You already know I am deeply in love with Doctor Who. Well, Doctor Who is in its off season right now and won’t be back until November. *tear* To tide myself over, I’ve been watching Torchwood, an earth-bound spinoff about combating alien threats on Earth. Series 4 is called Miracle Day, in which the human race simply stops dying. No matter how ravaged a body is, death refuses to come. With a swelling population and hospitals exploding past capacity, the governments of Earth adopt a new health care system in the form of overflow camps, where those who should have died and are now a burden to society are held. The Torchwood team is working frantically to discover the cause behind Miracle Day and to shut down the camps. While undercover in a camp, agent Gwen Cooper uncovers the horrible truth of its existence, and is trying desperately to save her father from the fate that awaits him.
Soon after, Gwen records a message to the world and takes dramatic action against the incineration modules.

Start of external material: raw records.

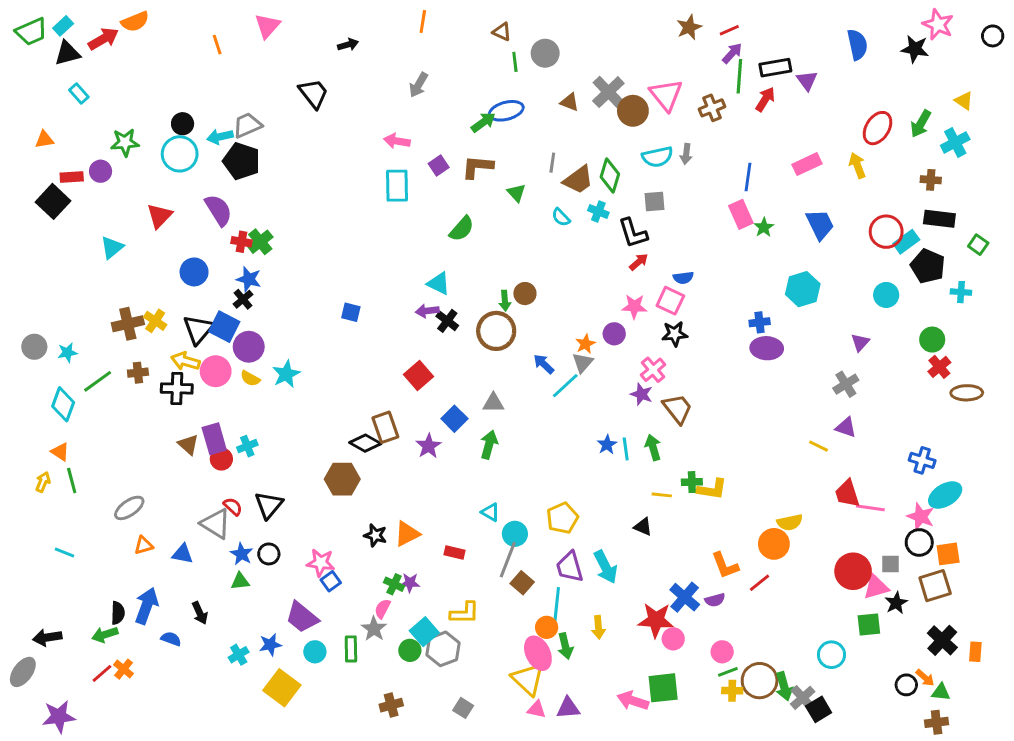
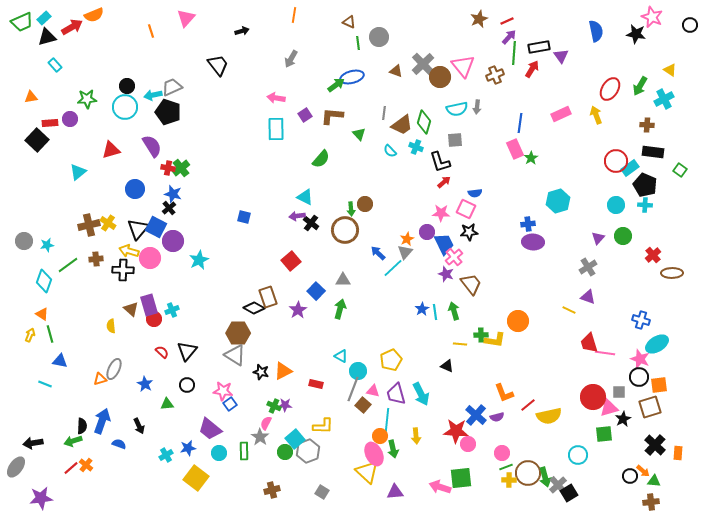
red triangle: (160, 216) -> (111, 150), turned 30
blue trapezoid: (820, 224) -> (444, 244), moved
cyan cross: (961, 292) -> (645, 205), moved
green circle: (932, 340) -> (623, 236), moved
yellow semicircle: (250, 378) -> (111, 326), moved, turned 56
gray ellipse: (129, 508) -> (114, 369), moved, turned -30
yellow semicircle: (790, 522) -> (549, 416), moved, size x1.4
gray triangle: (216, 524) -> (235, 355), moved
orange circle: (774, 544) -> (518, 321), moved
blue triangle: (183, 554) -> (60, 361), moved
blue star: (242, 554) -> (145, 384), moved
pink triangle: (536, 709) -> (373, 391), moved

“This is the truth, for the whole world to see. We let our governments build concentration camps. They built ovens for people in our names. Now I don’t care if the whole of society bends over and takes this like a dog. I’m saying no.”
Torchwood frequently makes me think and grabs my heart, but this episode was different somehow. I wasn’t just weeping for fictional characters this time. The system, the rationalisations, the categories of life were so eerily reminiscent of issues in our world today. One issue, mostly. Ask yourself this: Where in our world have we legally redefined what life is? Where have we murdered those unable to defend themselves? Our society has so much blood on our hands, and as one character observes in Miracle Day, you can scrub your hands raw, but you can’t get rid of the blood.
Gwen compared the “overflow” camps to Hitler’s concentration camps. So many people looked the other way during the 1930s and 1940s while Hitler gassed, starved, shot, and buried alive millions of Jews. Some closed their ears to the stories, others hid behind public policies, others kept their disagreement secret in order to save their own lives. And so Hitler was untouchable year after year. What would have happened if the world had stood up and said NO, just a bit earlier? How many lives could have been saved?
Of course, hindsight is 20/20. We can be so self-righteous from the safety of our history classes. But there is another Holocaust happening right underneath our noses. It isn’t making the daily headlines, but the numbers keep ticking by.
Since Roe vs. Wade in 1973, an estimated 53,310,843 unborn babies have died in the American Holocaust of abortion — and that’s just up through 2010.
Watch this documentary. It paints a powerful picture comparing the Nazi Holocaust to the abortion crisis in America today.
Someone needs to stand up and say no, before history looks back on us as the generation that did nothing.
“You say no. You say no. That’s what you do. For the love of God you say no… Now I don’t care if the whole of society bends over and takes this like a dog.I’m saying no.”